In his movie Fashion that released this week, Madhur Bhandarkar plays himself in a cameo. The frame catches him sitting in the front row of a fashion show, while characters whisper in awestruck tones that he is there researching his latest project—the fashion industry. This self-congratulatory pat on his back is possibly the least irksome part of Bhandarkar’s three-hour-fifteen-minute-long movie. Watching it in PVR, model Sonalika Sahay and designer
Vineet Bahl protest vehemently about the movie and Bhandarkar, who has built a reputation as a hard-hitting filmmaker doesn’t dumb down to appease the audience.

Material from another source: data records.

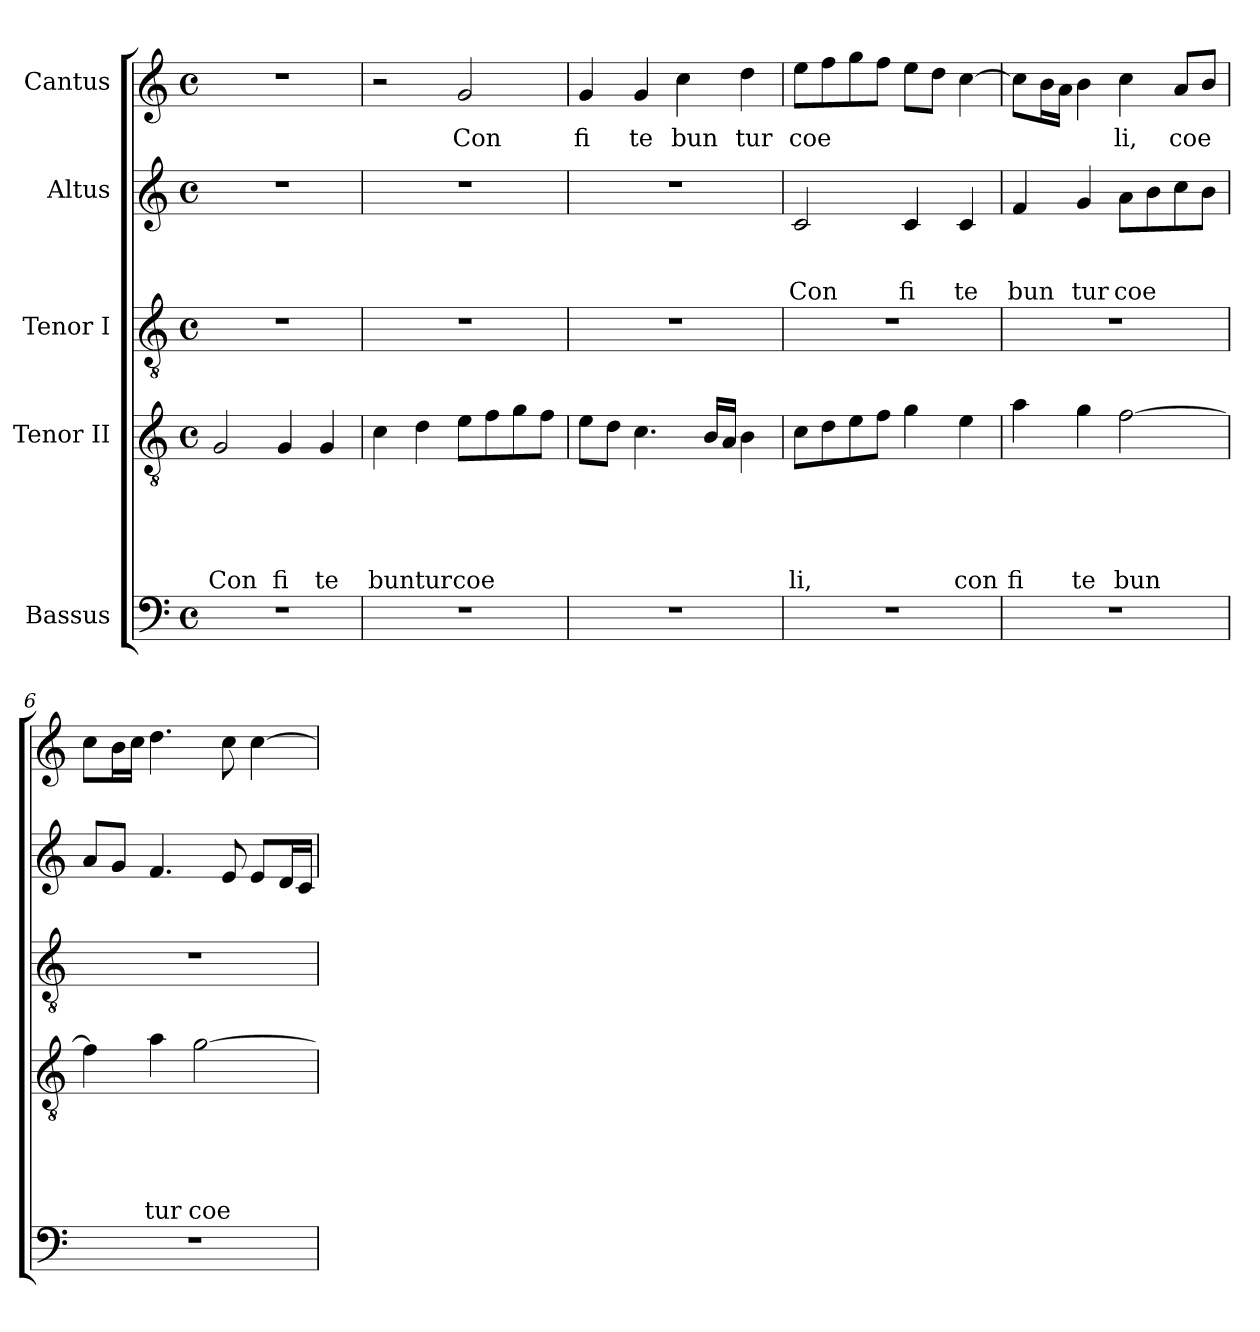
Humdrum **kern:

**kern	**kern	**text	**text	**text	**text	**text	**kern	**kern	**text	**text	**text	**kern	**text
*part5	*part4	*part4	*part4	*part4	*part4	*part4	*part3	*part2	*part2	*part2	*part2	*part1	*part1
*staff5	*staff4	*staff4	*staff4	*staff4	*staff4	*staff4	*staff3	*staff2	*staff2	*staff2	*staff2	*staff1	*staff1
*I"Bassus	*I"Tenor II	*	*	*	*	*	*I"Tenor I	*I"Altus	*	*	*	*I"Cantus	*
*clefF4	*clefGv2	*	*	*	*	*	*clefGv2	*clefG2	*	*	*	*clefG2	*
*k[]	*k[]	*	*	*	*	*	*k[]	*k[]	*	*	*	*k[]	*
*C:	*C:	*	*	*	*	*	*C:	*C:	*	*	*	*C:	*
*M4/4	*M4/4	*	*	*	*	*	*M4/4	*M4/4	*	*	*	*M4/4	*
*met(c)	*met(c)	*	*	*	*	*	*met(c)	*met(c)	*	*	*	*met(c)	*
=1	=1	=1	=1	=1	=1	=1	=1	=1	=1	=1	=1	=1	=1
!	!	!	!	!	!	!LO:LY:b	!	!	!	!	!	!	!
1r	2G/	.	.	.	.	Con	1r	1r	.	.	.	1r	.
!	!	!	!	!	!	!LO:LY:b	!	!	!	!	!	!	!
.	4G/	.	.	.	.	fi	.	.	.	.	.	.	.
!	!	!	!	!	!	!LO:LY:b	!	!	!	!	!	!	!
.	4G/	.	.	.	.	te	.	.	.	.	.	.	.
=2	=2	=2	=2	=2	=2	=2	=2	=2	=2	=2	=2	=2	=2
!	!	!	!	!	!	!LO:LY:b	!	!	!	!	!	!	!
1r	4c\	.	.	.	.	buntur	1r	1r	.	.	.	2r	.
.	4d\	.	.	.	.	.	.	.	.	.	.	.	.
!	!	!	!	!	!	!LO:LY:b	!	!	!	!	!	!	!LO:LY:b
.	8e\L	.	.	.	.	coe	.	.	.	.	.	2g/	Con
.	8f\	.	.	.	.	.	.	.	.	.	.	.	.
.	8g\	.	.	.	.	.	.	.	.	.	.	.	.
.	8f\J	.	.	.	.	.	.	.	.	.	.	.	.
=3	=3	=3	=3	=3	=3	=3	=3	=3	=3	=3	=3	=3	=3
!	!	!	!	!	!	!	!	!	!	!	!	!	!LO:LY:b
1r	8e\L	.	.	.	.	.	1r	1r	.	.	.	4g/	fi
.	8d\J	.	.	.	.	.	.	.	.	.	.	.	.
!	!	!	!	!	!	!	!	!	!	!	!	!	!LO:LY:b
.	4.c\	.	.	.	.	.	.	.	.	.	.	4g/	te
!	!	!	!	!	!	!	!	!	!	!	!	!	!LO:LY:b
.	.	.	.	.	.	.	.	.	.	.	.	4cc\	bun
.	16B/LL	.	.	.	.	.	.	.	.	.	.	.	.
.	16A/JJ	.	.	.	.	.	.	.	.	.	.	.	.
!	!	!	!	!	!	!	!	!	!	!	!	!	!LO:LY:b
.	4B\	.	.	.	.	.	.	.	.	.	.	4dd\	tur
=4	=4	=4	=4	=4	=4	=4	=4	=4	=4	=4	=4	=4	=4
!	!	!	!	!	!	!LO:LY:b	!	!	!	!	!LO:LY:b	!	!LO:LY:b
1r	8c\L	.	.	.	.	li,	1r	2c/	.	.	Con	8ee\L	coe
.	8d\	.	.	.	.	.	.	.	.	.	.	8ff\	.
.	8e\	.	.	.	.	.	.	.	.	.	.	8gg\	.
.	8f\J	.	.	.	.	.	.	.	.	.	.	8ff\J	.
!	!	!	!	!	!	!	!	!	!	!	!LO:LY:b	!	!
.	4g\	.	.	.	.	.	.	4c/	.	.	fi	8ee\L	.
.	.	.	.	.	.	.	.	.	.	.	.	8dd\J	.
!	!	!	!	!	!	!LO:LY:b	!	!	!	!	!LO:LY:b	!	!
.	4e\	.	.	.	.	con	.	4c/	.	.	te	[>4cc\	.
=5	=5	=5	=5	=5	=5	=5	=5	=5	=5	=5	=5	=5	=5
!	!	!	!	!	!	!LO:LY:b	!	!	!	!	!LO:LY:b	!	!
1r	4a\	.	.	.	.	fi	1r	4f/	.	.	bun	8cc\L]	.
.	.	.	.	.	.	.	.	.	.	.	.	16b\L	.
.	.	.	.	.	.	.	.	.	.	.	.	16a\JJ	.
!	!	!	!	!	!	!LO:LY:b	!	!	!	!	!LO:LY:b	!	!
.	4g\	.	.	.	.	te	.	4g/	.	.	tur	4b\	.
!	!	!	!	!	!	!LO:LY:b	!	!	!	!	!LO:LY:b	!	!LO:LY:b
.	[<2f\	.	.	.	.	bun	.	8a\L	.	.	coe	4cc\	li,
.	.	.	.	.	.	.	.	8b\	.	.	.	.	.
!	!	!	!	!	!	!	!	!	!	!	!	!	!LO:LY:b
.	.	.	.	.	.	.	.	8cc\	.	.	.	8a/L	coe
.	.	.	.	.	.	.	.	8b\J	.	.	.	8b/J	.
!!LO:LB:g=z
=6	=6	=6	=6	=6	=6	=6	=6	=6	=6	=6	=6	=6	=6
1r	4f\]	.	.	.	.	.	1r	8a/L	.	.	.	8cc\L	.
.	.	.	.	.	.	.	.	8g/J	.	.	.	16b\L	.
.	.	.	.	.	.	.	.	.	.	.	.	16cc\JJ	.
!	!	!	!	!	!	!LO:LY:b	!	!	!	!	!	!	!
.	4a\	.	.	.	.	tur	.	4.f/	.	.	.	4.dd\	.
!	!	!	!	!	!	!LO:LY:b	!	!	!	!	!	!	!
.	[>2g\	.	.	.	.	coe	.	.	.	.	.	.	.
.	.	.	.	.	.	.	.	8e/	.	.	.	8cc\	.
.	.	.	.	.	.	.	.	8e/L	.	.	.	[>4cc\	.
.	.	.	.	.	.	.	.	16d/L	.	.	.	.	.
.	.	.	.	.	.	.	.	16c/JJ	.	.	.	.	.
=	=	=	=	=	=	=	=	=	=	=	=	=	=
*-	*-	*-	*-	*-	*-	*-	*-	*-	*-	*-	*-	*-	*-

“It is very clichéd. He has strung together a few sensational events and tried to filter an opinion through them,” says Sahay. Sahay’s ire is directed at the screenplay of the movie—the story of three models: a small-town beauty pageant winner, played by Priyanka Chopra, who makes it big very fast, a supermodel played by Kangana Ranaut who is addicted to drugs and alcohol and a second-rung model, Mugdha Godse, who figures out how to hold her own in the big, bad world of modelling. Bhandarkar’s disclaimer at the beginning of the movie that all the characters and events are fictitious doesn’t ring true as a doped-out Ranaut lands up on the footpath a la Gitanjali Nagpal, and Chopra’s character descends into the allegedly murky side of fashion —dope, alcohol and rehab, much like England-educated Shivani Kapur did a couple of years back.
“Bhandarkar should have given the movie a broader perspective. This whole thing about small-town girls losing their heads in modelling is so insulting. I’m from Bihar and let me tell you, exploitation is a matter of choice,” says Sahay. “There’s a nicer side to the industry as well, like friendships and creativity.”